Staff COVID quarantines at Wichita schools reach record level; student numbers drop
More than 900 Wichita Public School employees are in quarantine, up more than 250 from last week’s report. It’s more than a tenfold increase in quarantines in three weeks.
Meanwhile, the number of students in quarantine dropped from last week’s record high of nearly 4,900 students (more than 10% of the roughly 47,200 students) to 3,300, the second-highest number this school year.
Positive cases dipped slightly for employees and a little more for students.
Friday’s report shows nearly 12% of employees in quarantine. The 900-plus was by far the highest weekly number since reports started at the beginning of the school year. The numbers have climbed steeply over the last few weeks.
The Dec. 22 report showed 85 employees quarantined. That number quadrupled to around 400 in the next report (which was a little more than a week later and included a majority of the winter break), then about 250 more the next week and roughly another 250 this week — for a total of 912 employees in quarantine.
For perspective, the highest number of quarantines from August to mid-December was around 250 in September.
This week’s data coincides with the first COVID-19 building closures of the school year. Officials at the largest school district in Kansas were forced to close multiple buildings this week because of staffing shortages attributed to a surge of COVID-19 cases mostly led by the omicron variant. Four buildings were closed Friday.
Other districts across the state have also announced closings this week. Kansas’ school staffing crisis has become so severe that last week the Kansas State Board of Education lowered the standard for substitute teachers.
Rather than go remote like districts did last school year, districts are closing buildings after the Kansas Legislature passed a law restricting remote learning to no more than 40 hours for an individual student.

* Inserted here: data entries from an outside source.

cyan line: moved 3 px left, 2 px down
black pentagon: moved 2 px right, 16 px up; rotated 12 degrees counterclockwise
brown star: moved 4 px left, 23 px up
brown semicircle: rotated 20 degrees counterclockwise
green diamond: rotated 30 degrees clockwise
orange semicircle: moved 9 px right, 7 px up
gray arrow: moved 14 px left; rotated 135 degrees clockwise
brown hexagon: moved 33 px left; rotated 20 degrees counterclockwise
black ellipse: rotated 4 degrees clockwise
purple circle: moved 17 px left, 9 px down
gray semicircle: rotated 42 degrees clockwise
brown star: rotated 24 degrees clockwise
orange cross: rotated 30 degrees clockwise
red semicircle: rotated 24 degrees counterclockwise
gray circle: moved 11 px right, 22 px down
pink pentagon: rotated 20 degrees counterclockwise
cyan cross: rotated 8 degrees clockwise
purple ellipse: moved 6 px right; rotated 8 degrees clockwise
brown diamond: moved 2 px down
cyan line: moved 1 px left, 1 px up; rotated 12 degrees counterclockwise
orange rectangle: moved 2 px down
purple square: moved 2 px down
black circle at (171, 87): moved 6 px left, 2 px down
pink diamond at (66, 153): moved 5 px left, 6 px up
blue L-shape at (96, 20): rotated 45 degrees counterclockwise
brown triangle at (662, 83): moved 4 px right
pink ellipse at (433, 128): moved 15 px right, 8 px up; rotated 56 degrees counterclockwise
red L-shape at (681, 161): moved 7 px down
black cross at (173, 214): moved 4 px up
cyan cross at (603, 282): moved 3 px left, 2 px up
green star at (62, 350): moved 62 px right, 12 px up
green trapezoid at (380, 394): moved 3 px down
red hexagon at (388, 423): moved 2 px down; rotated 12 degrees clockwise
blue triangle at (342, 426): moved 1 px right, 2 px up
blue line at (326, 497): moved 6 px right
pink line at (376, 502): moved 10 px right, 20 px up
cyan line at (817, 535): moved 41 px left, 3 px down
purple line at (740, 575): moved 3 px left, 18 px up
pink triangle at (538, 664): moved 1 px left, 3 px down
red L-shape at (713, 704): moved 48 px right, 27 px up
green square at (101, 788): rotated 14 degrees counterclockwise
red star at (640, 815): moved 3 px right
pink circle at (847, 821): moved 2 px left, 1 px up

Schools can request waivers from their local boards for a student to exceed the 40 hours or for districts to operate remotely for up to 240 hours, according to The Kansas City Star.
Wichita Public Schools’ COVID-19 dashboard tracks cases and quarantines district-wide and by building.
Here’s what it showed:
- Positive cases among staff took a slight dip from last week’s record of 317 cases to 306 for testing done between Jan. 13-Jan. 19. The 306 positive tests are still historically high. Until a huge week-over-week spike from 32 to 237 around the start of the year, the highest weekly report was 56 in September.

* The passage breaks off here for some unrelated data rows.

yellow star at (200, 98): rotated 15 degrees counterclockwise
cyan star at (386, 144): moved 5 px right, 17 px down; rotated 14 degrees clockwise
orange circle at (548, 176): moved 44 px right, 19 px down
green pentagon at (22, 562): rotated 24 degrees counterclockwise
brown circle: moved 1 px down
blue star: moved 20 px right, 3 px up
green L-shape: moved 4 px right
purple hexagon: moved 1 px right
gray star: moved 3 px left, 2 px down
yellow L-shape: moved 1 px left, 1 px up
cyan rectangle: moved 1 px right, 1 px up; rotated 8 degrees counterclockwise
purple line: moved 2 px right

- Student positive cases dipped from last week’s record of 1,192 to 806. That drop comes after a holiday on Monday and three elementary schools closed Tuesday because of staffing issues — both would help reduce student exposure. Before, the highest number was 522 during a week spanning the end of August and the beginning of September. From the beginning of the school year to a week in December with 57 cases, the average weekly case number was 153.

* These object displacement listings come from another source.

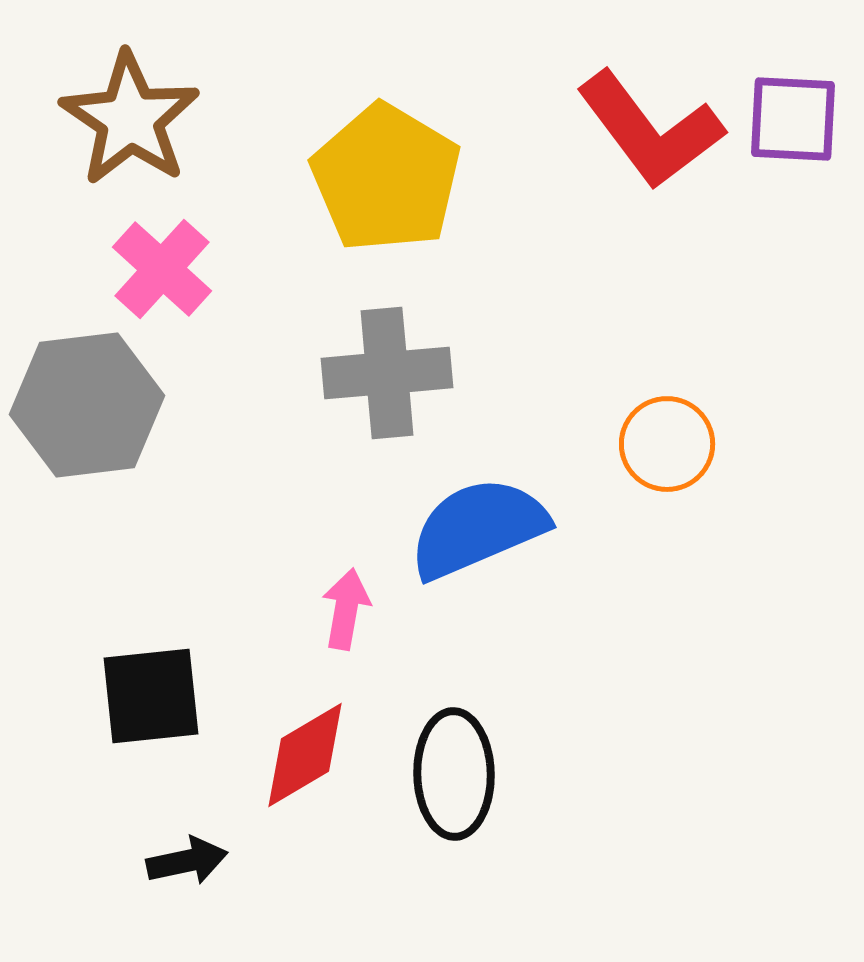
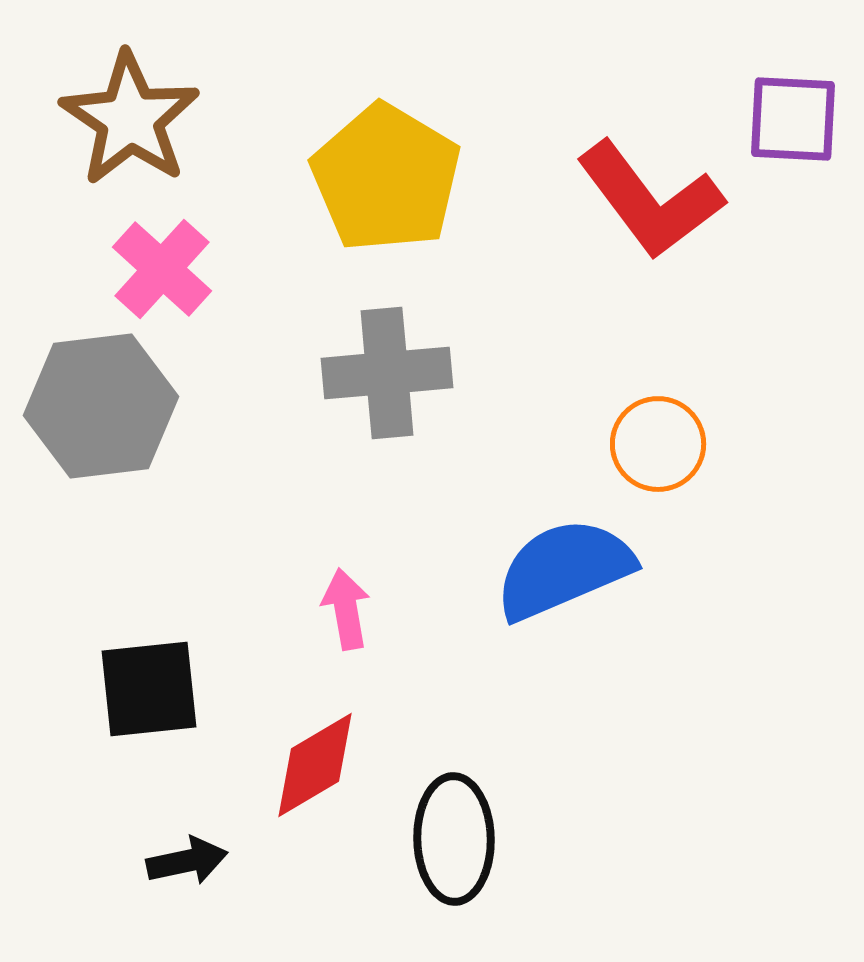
red L-shape: moved 70 px down
gray hexagon: moved 14 px right, 1 px down
orange circle: moved 9 px left
blue semicircle: moved 86 px right, 41 px down
pink arrow: rotated 20 degrees counterclockwise
black square: moved 2 px left, 7 px up
red diamond: moved 10 px right, 10 px down
black ellipse: moved 65 px down
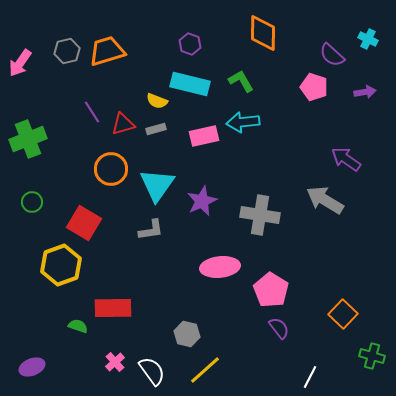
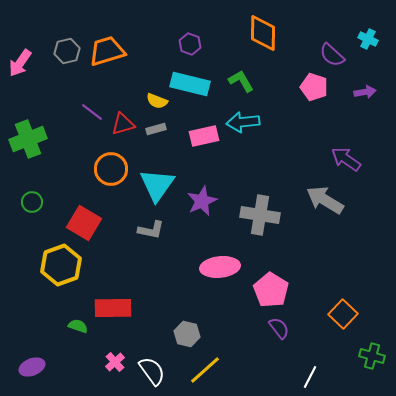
purple line at (92, 112): rotated 20 degrees counterclockwise
gray L-shape at (151, 230): rotated 20 degrees clockwise
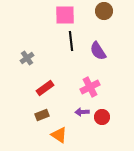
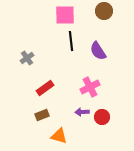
orange triangle: moved 1 px down; rotated 18 degrees counterclockwise
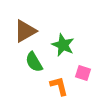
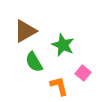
pink square: rotated 21 degrees clockwise
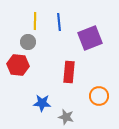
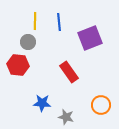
red rectangle: rotated 40 degrees counterclockwise
orange circle: moved 2 px right, 9 px down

In Wichita, the report comes as Sedgwick County sets records for its percent of positive COVID-19 cases and hospitals see their highest number of COVID patients.
The Sedgwick County COVID-19 dashboard shows that Sunday reached a pandemic high of nearly 23% of COVID tests coming back positive. The rolling 14-day average was at around 22.6% on Thursday, the latest day available. The weekly hospital report, released on Monday, showed a record 277 COVID patients with 80 in the intensive care units at Wesley and Ascension Via Christi. The previous high was 273 in November 2020.